第481話 AIニーズは「学習」から「推論」へ メモリ価格高騰で注目の市場とは?
株の神様の声が聞こえるというTさんは、定期的にその教えを受けています。今日は、Tさんと神様は、都内ホテルのラウンジで投資談義を行っています。
T:2026年、年始から株価が上昇しています。日経平均株価は1月13日より連日で高値の取引となり、14日には一時5万4000円台を超えて取引期間中の最高値を更新しました。
神様:報道によれば、高市首相は衆議院を解散する意向を与党幹部に伝達したとのこと。早ければ2月上旬にも総選挙が行われる予定です。
T:政治の動向が株価にも影響を与えているようですね。
神様:高市首相の政策に連動する形で株高、円安、債券安が進む、いわゆる”高市トレード”がここへ来て再び加速しています。選挙中の動向も注目されるでしょう。
T:国民や経済界の期待が大きい高市政権ですが、物価高対策など実のある政策がどれだけ実施されるか、2026年は大いに注目の年となりそうですね。
神様:おっしゃる通りです。さて、今日は半導体市場の話をしましょう。いま、半導体市場にとある変化が訪れています。昨年の後半からPC向けを中心としたメモリ価格が上昇しているのをご存知ですか?
T:そんな噂を聞いたことがあります。メモリ価格高騰の影響で、PC本体の価格もかなり上昇しているようですね。一体何が起こっているのでしょうか?
神様:メモリ価格高騰の要因は、生成AIブームにあります。生成AIの隆盛によりAIやデータセンター需要が高まっていることはこれまでもお伝えしてきました。大量にデータを処理するデータセンターの新設や、AI処理に特化したHBM(広域帯メモリ)の需要が拡大したことが要因のひとつです。
T:HBMとは、PCやスマートフォンのメモリに使用されるDRAMを縦に重ねて小型化かつ省電力化したものでしたね。生成AIにとって欠かせないメモリでした。
神様:HBMはDRAMですが、実はNAND型フラッシュメモリの価格も上昇しています。

T:NAND型フラッシュメモリとは何でしょうか?
神様:NAND型フラッシュメモリは、電源を切った状態でもデータが消えない「不揮発性メモリ」のひとつです。PCなどでデータの蓄積に使用され、HDD(ハードディスクドライブ)より高速で故障に強いと言われるSSD(ソリッドステートドライブ)もNANDです。足元のNAND市場の中心となっているのは3ビット/セル(TLC)と言われるもので、2025年の年初から11月まで契約価格は実に2倍を超える上昇を遂げています。
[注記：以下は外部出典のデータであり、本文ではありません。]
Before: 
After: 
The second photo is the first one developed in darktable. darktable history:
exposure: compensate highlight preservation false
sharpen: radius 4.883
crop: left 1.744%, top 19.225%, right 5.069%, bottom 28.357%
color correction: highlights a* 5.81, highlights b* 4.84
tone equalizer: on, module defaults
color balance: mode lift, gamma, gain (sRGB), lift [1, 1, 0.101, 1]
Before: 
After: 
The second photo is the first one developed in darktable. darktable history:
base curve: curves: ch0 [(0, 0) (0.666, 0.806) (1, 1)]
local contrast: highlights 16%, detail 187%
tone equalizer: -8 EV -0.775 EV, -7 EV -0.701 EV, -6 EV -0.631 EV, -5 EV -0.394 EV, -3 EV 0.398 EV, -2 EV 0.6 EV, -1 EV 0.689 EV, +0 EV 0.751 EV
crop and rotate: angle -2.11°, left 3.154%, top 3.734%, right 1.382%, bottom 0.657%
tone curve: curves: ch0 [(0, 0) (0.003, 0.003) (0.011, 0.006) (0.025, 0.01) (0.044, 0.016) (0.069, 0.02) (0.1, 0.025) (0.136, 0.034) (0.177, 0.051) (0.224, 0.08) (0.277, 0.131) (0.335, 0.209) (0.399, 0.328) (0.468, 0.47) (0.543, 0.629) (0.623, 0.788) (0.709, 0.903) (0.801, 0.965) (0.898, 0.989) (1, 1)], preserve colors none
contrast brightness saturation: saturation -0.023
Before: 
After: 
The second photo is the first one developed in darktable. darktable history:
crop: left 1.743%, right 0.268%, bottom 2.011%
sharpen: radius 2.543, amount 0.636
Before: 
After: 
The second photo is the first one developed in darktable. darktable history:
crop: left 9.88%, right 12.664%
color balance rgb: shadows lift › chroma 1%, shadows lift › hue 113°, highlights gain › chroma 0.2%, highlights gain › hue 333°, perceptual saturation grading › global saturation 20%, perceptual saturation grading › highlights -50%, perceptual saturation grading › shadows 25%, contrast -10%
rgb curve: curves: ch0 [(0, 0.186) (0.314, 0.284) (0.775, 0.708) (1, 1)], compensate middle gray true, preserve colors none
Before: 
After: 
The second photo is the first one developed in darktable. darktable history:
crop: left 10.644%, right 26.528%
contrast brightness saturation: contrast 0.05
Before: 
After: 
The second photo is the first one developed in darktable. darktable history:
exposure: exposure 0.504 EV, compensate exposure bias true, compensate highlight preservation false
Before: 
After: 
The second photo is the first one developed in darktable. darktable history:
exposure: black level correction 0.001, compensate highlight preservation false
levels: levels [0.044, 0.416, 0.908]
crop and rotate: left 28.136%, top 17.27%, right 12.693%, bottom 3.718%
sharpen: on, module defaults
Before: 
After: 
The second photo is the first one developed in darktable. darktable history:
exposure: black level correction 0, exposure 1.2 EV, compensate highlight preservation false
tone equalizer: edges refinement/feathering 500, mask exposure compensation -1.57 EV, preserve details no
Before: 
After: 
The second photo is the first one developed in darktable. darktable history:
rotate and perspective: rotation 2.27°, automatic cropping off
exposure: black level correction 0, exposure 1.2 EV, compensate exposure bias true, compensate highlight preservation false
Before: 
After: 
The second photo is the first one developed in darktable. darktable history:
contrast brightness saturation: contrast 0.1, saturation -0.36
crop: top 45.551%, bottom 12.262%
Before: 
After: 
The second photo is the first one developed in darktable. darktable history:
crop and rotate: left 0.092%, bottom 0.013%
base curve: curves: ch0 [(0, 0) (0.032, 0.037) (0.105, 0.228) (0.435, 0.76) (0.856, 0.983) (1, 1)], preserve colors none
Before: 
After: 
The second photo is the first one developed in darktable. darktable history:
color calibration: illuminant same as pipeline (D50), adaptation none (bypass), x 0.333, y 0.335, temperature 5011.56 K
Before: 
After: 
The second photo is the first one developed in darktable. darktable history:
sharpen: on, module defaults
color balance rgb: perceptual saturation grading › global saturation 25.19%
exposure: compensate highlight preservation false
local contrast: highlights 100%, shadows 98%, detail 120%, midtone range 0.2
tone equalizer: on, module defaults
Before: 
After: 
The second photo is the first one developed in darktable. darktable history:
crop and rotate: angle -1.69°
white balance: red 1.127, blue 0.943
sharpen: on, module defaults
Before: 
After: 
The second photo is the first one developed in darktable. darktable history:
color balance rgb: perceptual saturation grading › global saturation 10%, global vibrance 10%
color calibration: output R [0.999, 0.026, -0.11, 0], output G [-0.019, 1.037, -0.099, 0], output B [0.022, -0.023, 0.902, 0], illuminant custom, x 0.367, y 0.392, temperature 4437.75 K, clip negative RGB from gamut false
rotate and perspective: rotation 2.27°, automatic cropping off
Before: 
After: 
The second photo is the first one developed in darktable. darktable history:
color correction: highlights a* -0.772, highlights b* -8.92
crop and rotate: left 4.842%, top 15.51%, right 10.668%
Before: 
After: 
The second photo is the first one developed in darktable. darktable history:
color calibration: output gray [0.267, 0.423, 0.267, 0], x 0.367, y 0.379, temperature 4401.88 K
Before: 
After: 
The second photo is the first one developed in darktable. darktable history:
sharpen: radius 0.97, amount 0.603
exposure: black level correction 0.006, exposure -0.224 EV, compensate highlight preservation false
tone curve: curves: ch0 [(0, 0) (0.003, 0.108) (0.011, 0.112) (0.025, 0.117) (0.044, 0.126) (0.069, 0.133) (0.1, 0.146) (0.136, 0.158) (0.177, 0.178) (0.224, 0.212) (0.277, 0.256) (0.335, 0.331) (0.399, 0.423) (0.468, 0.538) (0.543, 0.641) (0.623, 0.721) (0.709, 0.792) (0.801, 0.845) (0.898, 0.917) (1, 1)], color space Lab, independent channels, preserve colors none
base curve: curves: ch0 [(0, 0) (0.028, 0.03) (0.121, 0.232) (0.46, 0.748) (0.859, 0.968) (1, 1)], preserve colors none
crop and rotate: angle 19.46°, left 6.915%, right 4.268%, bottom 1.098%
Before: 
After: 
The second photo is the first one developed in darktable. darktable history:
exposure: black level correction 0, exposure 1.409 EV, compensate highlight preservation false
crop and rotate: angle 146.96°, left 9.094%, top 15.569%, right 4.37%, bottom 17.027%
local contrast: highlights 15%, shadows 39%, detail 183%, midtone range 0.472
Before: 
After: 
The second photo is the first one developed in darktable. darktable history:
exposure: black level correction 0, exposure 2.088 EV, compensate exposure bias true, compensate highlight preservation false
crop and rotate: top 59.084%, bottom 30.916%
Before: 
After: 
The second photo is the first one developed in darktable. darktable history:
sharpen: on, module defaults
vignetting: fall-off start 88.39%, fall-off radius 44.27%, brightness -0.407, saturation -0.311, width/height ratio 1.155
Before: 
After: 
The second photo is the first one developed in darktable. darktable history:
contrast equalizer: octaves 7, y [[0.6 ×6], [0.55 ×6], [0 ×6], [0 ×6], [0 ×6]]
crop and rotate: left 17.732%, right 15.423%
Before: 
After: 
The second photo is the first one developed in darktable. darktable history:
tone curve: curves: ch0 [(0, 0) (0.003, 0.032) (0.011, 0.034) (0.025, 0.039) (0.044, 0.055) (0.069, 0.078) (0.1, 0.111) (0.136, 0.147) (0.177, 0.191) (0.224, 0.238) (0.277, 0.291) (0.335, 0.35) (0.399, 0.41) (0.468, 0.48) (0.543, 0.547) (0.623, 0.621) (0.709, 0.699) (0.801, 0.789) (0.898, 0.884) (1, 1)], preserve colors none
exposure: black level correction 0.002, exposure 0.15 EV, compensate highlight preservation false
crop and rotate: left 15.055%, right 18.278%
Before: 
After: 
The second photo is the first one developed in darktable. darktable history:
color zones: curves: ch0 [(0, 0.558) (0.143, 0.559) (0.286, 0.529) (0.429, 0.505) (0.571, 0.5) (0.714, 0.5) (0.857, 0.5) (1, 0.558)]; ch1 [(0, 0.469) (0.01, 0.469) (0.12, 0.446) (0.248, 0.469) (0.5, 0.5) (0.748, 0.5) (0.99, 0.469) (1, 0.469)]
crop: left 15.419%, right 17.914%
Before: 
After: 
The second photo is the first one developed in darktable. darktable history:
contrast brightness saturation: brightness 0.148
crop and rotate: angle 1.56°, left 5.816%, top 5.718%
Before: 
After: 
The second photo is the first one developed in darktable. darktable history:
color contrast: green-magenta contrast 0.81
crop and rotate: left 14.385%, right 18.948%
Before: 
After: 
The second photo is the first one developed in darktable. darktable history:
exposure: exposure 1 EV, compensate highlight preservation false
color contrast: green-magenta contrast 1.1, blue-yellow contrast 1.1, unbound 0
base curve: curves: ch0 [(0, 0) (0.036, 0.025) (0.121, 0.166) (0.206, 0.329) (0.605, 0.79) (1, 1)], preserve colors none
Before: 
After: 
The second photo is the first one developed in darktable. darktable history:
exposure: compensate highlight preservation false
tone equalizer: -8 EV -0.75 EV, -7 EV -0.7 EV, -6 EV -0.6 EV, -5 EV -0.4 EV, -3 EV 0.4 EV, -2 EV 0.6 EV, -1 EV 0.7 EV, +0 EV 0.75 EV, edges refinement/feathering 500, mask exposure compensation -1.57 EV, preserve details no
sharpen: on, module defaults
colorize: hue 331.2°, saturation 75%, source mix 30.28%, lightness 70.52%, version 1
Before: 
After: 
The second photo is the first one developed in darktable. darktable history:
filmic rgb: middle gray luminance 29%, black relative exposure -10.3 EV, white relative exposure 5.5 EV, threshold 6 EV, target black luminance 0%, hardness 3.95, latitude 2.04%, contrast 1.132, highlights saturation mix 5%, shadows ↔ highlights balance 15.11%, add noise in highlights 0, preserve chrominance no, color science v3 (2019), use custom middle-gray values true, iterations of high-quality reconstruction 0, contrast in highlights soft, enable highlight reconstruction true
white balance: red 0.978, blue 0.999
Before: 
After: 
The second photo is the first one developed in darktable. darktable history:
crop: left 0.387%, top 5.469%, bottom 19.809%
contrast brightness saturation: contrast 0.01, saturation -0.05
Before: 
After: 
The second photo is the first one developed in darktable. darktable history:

T:DRAMは電源を切るとデータが消えてしまう「揮発性メモリ」ですが、生成AIの処理で求められるメモリはHBMに代表されるようなDRAMが中心ではないのですか?
神様:生成AIの普及にともない、AIデータセンターにも新たな変化が訪れています。これまでのデータを蓄積し整理する「学習」から、問い合わせに回答するための形に整える「推論」でデータの蓄積、高速処理を行うニーズが出てきています。NANDはデータ処理速度に優れ、低遅延、省電力などの特徴があり、今後の推論のニーズに応えると見込まれているのです。
T:なるほど。「学習」から「推論」へ。AIの進歩が止まりませんね。
神様:現在のNAND市場は、メモリセルを立体的に積み重ねる3D-NANDが主流です。NANDを積層化することで大容量化、高速化、高耐久性などを実現しています。製造において最も重要なのが「エッチング工程」ですが、半導体製造の現場では、加工スピードや精度の高さなどから「極低温エッチング」の導入が進んでいます。日本の企業には、このような半導体エッチング装置などで世界トップクラスの技術を持った企業が多数あります。
T:これは期待が高まりますね。
神様:グローバルインフォメーションによれば、世界の半導体エッチング装置市場は2025年に256.1億ドルと推定されています。今後は年平均成長率7.6%で拡大し、2030年には369.4億ドルに成長する見込みです。関連企業の活躍に期待しましょう。